On May 27, 2024, the Financial Services Regulatory Authority of Ontario (FSRA) launched a public consultation on its new proposed rules that will affect all insurers that offer customers individual variable insurance contracts (also known as individual segregated funds contracts). The objective of this consultation is to obtain feedback from stakeholders, including customers, insurers and investors, as part of FSRA’s ongoing commitment to transparency and protecting the interests of life insurance customers. FSRA invites stakeholders to review the proposed rule and provide feedback before July 26, 2024.

These proposed rules will make the expectations set out in the Individual Variable Insurance Contract Ongoing Disclosure Guidance published by the Canadian Council of Insurance Regulators and the Canadian Securities Administrators (CSA) in 2023 mandatory for Ontario segregated funds.

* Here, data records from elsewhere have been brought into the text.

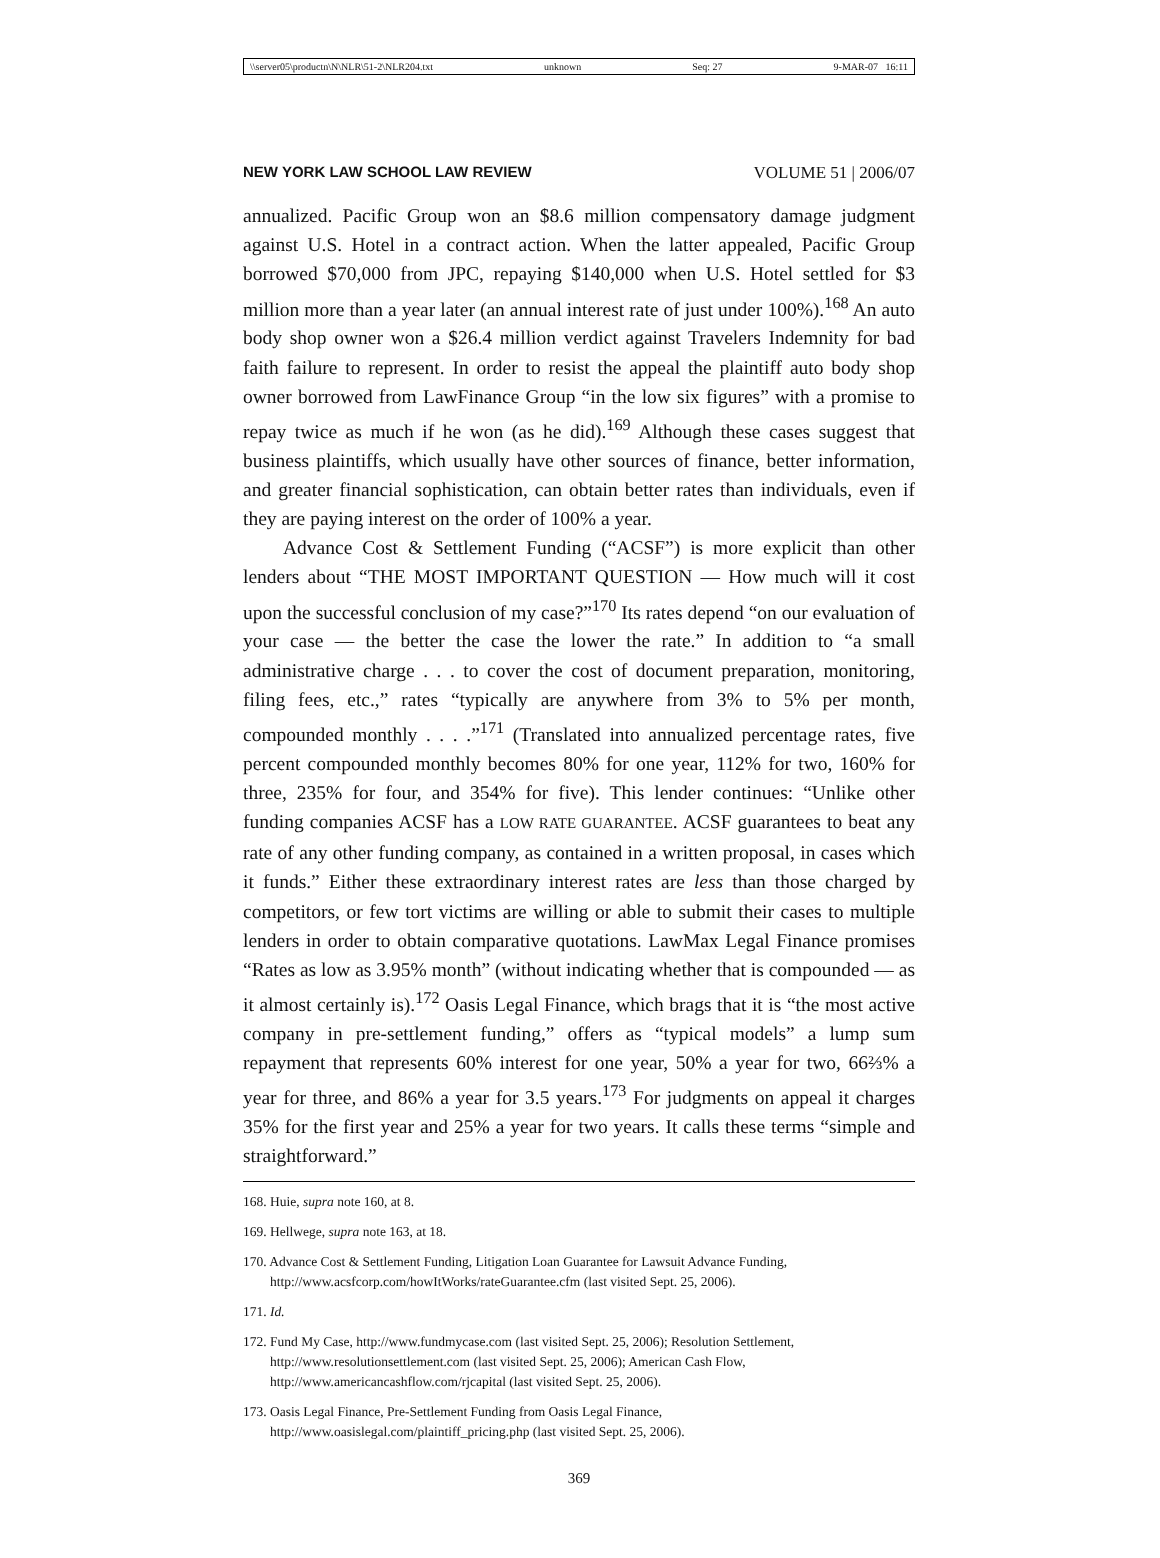\\server05\productn\N\NLR\51-2\NLR204.txt unknown Seq: 27 9-MAR-07 16:11
NEW YORK LAW SCHOOL LAW REVIEW VOLUME 51 | 2006/07
annualized. Pacific Group won an $8.6 million compensatory damage judgment against U.S. Hotel in a contract action. When the latter appealed, Pacific Group borrowed $70,000 from JPC, repaying $140,000 when U.S. Hotel settled for $3 million more than a year later (an annual interest rate of just under 100%).<sup>168</sup> An auto body shop owner won a $26.4 million verdict against Travelers Indemnity for bad faith failure to represent. In order to resist the appeal the plaintiff auto body shop owner borrowed from LawFinance Group “in the low six figures” with a promise to repay twice as much if he won (as he did).<sup>169</sup> Although these cases suggest that business plaintiffs, which usually have other sources of finance, better information, and greater financial sophistication, can obtain better rates than individuals, even if they are paying interest on the order of 100% a year.
Advance Cost & Settlement Funding (“ACSF”) is more explicit than other lenders about “THE MOST IMPORTANT QUESTION — How much will it cost upon the successful conclusion of my case?”<sup>170</sup> Its rates depend “on our evaluation of your case — the better the case the lower the rate.” In addition to “a small administrative charge . . . to cover the cost of document preparation, monitoring, filing fees, etc.,” rates “typically are anywhere from 3% to 5% per month, compounded monthly . . . .”<sup>171</sup> (Translated into annualized percentage rates, five percent compounded monthly becomes 80% for one year, 112% for two, 160% for three, 235% for four, and 354% for five). This lender continues: “Unlike other funding companies ACSF has a LOW RATE GUARANTEE. ACSF guarantees to beat any rate of any other funding company, as contained in a written proposal, in cases which it funds.” Either these extraordinary interest rates are less than those charged by competitors, or few tort victims are willing or able to submit their cases to multiple lenders in order to obtain comparative quotations. LawMax Legal Finance promises “Rates as low as 3.95% month” (without indicating whether that is compounded — as it almost certainly is).<sup>172</sup> Oasis Legal Finance, which brags that it is “the most active company in pre-settlement funding,” offers as “typical models” a lump sum repayment that represents 60% interest for one year, 50% a year for two, 66⅔% a year for three, and 86% a year for 3.5 years.<sup>173</sup> For judgments on appeal it charges 35% for the first year and 25% a year for two years. It calls these terms “simple and straightforward.”
168. Huie, supra note 160, at 8.
169. Hellwege, supra note 163, at 18.
170. Advance Cost & Settlement Funding, Litigation Loan Guarantee for Lawsuit Advance Funding, http://www.acsfcorp.com/howItWorks/rateGuarantee.cfm (last visited Sept. 25, 2006).
171. Id.
172. Fund My Case, http://www.fundmycase.com (last visited Sept. 25, 2006); Resolution Settlement, http://www.resolutionsettlement.com (last visited Sept. 25, 2006); American Cash Flow, http://www.americancashflow.com/rjcapital (last visited Sept. 25, 2006).
173. Oasis Legal Finance, Pre-Settlement Funding from Oasis Legal Finance, http://www.oasislegal.com/plaintiff_pricing.php (last visited Sept. 25, 2006).
369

Under the proposed rules, customers will get the first set of enhanced statements for the year ended December 31, 2026 in early 2027.

Although insurers are already required to provide annual statements to customers, the proposed rules will require insurers to increase the amount of information provided on those statements. The current requirements do not match the Insurance Guidance’s enhanced requirements. It is noted in the consultation paper that absent the proposed rules, there are also no current requirements for insurers to provide ongoing, specific reporting to owners on the cost of owning segregated funds after the initial point of sale. The new statements will need to include information such as:

  • the total cost of investing, including ongoing embedded fees such as management expenses and trading expenses;
  • additional information on the segregated funds’ investment performance;
  • a customer’s right to guarantees under their segregated fund contracts and how certain actions might affect their guarantees; and
  • information to more easily allow customers to compare the cost of owning segregated funds with the cost of owning other investments.

In addition to seeking general comments on the proposed rule, FSRA notes it does not have statutory authority to provide exemptions and is thus seeking feedback on whether additional exceptions are appropriate for some of the new requirements where it would not be in a customer’s best interest to require full compliance, such as if it would result in costs to customers that would exceed the benefits.

We note that a recent study released by the CSA that analyzed the effects of the earlier cost disclosure reforms of Phase 2 of the Client Relationship Model (CRM2) applicable to certain investments showed that the industry responded the way regulators had anticipated when they implemented the cost transparency measures (we wrote about the study in last month’s bulletin here). The CSA had concluded that MERs and management fees decreased for both mutual funds and ETFs over the study period, although the CSA cautioned that the observed changes in industry behaviour could not be attributed directly to CRM2 because of other potential factors.